▸ Stored entries:
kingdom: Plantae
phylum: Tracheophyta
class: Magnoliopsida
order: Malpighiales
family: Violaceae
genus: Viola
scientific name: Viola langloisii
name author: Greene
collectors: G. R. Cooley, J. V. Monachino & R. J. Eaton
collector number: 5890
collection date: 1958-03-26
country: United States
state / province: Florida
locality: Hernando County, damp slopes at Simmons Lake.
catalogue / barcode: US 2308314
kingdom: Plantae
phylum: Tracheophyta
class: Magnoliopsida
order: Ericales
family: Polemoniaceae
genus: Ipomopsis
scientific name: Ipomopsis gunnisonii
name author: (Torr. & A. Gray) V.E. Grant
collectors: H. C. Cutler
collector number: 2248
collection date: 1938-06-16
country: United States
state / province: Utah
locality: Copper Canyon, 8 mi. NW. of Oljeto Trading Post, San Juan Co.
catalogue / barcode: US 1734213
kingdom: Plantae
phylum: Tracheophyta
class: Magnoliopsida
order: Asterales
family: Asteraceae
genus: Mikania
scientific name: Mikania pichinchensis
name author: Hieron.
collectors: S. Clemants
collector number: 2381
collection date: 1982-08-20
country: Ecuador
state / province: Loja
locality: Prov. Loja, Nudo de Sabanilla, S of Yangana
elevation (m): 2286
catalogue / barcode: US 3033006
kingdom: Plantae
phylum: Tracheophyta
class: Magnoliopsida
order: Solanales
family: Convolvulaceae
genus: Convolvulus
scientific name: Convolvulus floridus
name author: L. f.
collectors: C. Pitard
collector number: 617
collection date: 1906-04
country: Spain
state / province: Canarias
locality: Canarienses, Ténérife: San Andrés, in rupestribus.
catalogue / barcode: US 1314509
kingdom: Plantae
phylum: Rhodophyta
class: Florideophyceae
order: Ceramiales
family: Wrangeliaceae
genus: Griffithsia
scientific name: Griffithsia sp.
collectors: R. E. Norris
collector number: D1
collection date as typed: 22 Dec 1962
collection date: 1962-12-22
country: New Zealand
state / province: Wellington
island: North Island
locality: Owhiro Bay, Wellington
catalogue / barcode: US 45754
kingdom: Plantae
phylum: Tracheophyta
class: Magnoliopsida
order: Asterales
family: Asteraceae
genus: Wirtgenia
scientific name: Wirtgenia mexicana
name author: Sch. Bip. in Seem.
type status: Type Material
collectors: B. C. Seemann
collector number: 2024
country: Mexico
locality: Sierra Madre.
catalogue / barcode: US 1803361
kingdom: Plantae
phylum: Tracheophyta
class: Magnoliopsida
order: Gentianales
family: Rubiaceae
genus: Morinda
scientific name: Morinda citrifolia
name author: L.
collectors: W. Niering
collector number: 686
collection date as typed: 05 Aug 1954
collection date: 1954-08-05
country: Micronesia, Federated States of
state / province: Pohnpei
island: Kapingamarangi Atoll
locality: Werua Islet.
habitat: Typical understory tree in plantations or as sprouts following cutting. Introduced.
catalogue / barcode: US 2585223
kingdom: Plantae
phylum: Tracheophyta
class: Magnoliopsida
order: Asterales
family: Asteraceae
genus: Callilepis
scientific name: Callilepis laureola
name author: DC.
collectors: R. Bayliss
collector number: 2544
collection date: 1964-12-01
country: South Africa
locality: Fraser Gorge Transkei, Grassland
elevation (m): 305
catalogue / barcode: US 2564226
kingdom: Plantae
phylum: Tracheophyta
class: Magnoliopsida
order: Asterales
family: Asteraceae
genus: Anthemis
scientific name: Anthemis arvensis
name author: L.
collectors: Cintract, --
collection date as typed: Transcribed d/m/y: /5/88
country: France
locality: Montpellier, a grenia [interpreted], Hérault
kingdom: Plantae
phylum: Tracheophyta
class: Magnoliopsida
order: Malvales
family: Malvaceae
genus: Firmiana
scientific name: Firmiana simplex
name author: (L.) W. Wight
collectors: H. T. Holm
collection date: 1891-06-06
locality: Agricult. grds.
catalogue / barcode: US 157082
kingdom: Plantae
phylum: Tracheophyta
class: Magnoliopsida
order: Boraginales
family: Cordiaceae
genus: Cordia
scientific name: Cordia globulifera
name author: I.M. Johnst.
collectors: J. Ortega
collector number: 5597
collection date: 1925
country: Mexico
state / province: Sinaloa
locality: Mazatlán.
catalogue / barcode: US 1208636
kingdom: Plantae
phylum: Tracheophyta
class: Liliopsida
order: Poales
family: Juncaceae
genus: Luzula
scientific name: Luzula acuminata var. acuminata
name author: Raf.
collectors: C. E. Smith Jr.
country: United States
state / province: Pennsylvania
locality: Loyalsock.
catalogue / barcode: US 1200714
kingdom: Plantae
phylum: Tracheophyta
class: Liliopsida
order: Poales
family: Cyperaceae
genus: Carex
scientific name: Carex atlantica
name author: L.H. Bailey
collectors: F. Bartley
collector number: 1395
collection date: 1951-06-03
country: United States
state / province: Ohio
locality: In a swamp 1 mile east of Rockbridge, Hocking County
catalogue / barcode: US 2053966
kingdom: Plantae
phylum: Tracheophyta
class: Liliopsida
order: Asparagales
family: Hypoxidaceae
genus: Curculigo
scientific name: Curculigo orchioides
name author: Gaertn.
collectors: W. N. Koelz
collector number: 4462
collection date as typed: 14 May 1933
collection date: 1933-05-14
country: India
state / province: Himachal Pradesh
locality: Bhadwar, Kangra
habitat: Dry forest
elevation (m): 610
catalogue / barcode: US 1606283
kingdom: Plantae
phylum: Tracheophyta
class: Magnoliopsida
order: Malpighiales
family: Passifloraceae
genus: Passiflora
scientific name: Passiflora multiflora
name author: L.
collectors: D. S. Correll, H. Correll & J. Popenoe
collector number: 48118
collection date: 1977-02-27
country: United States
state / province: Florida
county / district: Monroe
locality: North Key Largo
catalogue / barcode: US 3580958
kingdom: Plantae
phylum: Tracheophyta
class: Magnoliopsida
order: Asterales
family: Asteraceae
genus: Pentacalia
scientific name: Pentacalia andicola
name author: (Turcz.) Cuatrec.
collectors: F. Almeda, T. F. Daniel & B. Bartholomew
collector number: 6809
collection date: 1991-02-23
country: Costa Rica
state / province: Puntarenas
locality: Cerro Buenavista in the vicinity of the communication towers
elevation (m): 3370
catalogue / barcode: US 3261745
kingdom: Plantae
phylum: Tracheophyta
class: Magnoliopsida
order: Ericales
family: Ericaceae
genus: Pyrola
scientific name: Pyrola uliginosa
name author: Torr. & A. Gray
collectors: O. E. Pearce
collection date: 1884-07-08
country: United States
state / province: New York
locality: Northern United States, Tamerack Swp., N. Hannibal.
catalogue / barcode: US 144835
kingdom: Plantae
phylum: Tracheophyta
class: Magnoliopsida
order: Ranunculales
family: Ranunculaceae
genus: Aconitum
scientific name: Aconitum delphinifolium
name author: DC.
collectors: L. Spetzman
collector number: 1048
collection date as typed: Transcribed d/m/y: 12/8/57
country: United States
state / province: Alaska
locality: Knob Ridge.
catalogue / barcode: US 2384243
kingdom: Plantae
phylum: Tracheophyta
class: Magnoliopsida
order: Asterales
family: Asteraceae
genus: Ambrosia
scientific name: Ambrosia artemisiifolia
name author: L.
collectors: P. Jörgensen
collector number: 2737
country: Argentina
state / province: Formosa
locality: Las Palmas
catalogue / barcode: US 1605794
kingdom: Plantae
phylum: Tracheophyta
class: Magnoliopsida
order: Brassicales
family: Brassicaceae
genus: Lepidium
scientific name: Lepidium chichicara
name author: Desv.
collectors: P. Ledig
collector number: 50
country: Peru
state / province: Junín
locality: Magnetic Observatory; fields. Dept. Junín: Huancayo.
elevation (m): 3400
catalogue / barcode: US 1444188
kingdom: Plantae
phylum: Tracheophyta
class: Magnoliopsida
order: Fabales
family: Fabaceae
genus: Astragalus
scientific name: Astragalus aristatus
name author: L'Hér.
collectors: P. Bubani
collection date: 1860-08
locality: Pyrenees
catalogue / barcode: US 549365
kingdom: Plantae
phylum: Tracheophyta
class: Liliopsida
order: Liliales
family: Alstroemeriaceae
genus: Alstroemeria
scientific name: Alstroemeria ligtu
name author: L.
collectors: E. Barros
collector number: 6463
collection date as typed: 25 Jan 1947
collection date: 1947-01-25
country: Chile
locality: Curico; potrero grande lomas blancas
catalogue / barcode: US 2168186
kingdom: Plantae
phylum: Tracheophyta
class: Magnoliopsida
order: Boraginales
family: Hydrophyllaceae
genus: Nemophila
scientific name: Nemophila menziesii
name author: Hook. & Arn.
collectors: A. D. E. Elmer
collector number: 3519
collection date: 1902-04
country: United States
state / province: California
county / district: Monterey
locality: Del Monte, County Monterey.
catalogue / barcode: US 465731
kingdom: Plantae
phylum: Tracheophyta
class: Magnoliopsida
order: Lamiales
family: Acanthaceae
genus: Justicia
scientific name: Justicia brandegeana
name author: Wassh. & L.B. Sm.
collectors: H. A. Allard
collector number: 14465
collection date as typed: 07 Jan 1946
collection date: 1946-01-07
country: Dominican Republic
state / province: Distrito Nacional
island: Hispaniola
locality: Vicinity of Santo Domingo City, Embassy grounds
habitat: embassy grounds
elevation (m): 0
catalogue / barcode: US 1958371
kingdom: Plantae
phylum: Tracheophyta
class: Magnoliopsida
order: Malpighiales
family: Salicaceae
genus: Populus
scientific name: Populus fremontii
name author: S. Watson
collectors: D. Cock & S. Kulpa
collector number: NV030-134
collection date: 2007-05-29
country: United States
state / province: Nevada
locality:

▸ Exercise objective: Pull out every line of the entries that contains the word "elevation", and note that case counts.

▸ Exercise output:
elevation (m): 2286
elevation (m): 305
elevation (m): 610
elevation (m): 3370
elevation (m): 3400
elevation (m): 0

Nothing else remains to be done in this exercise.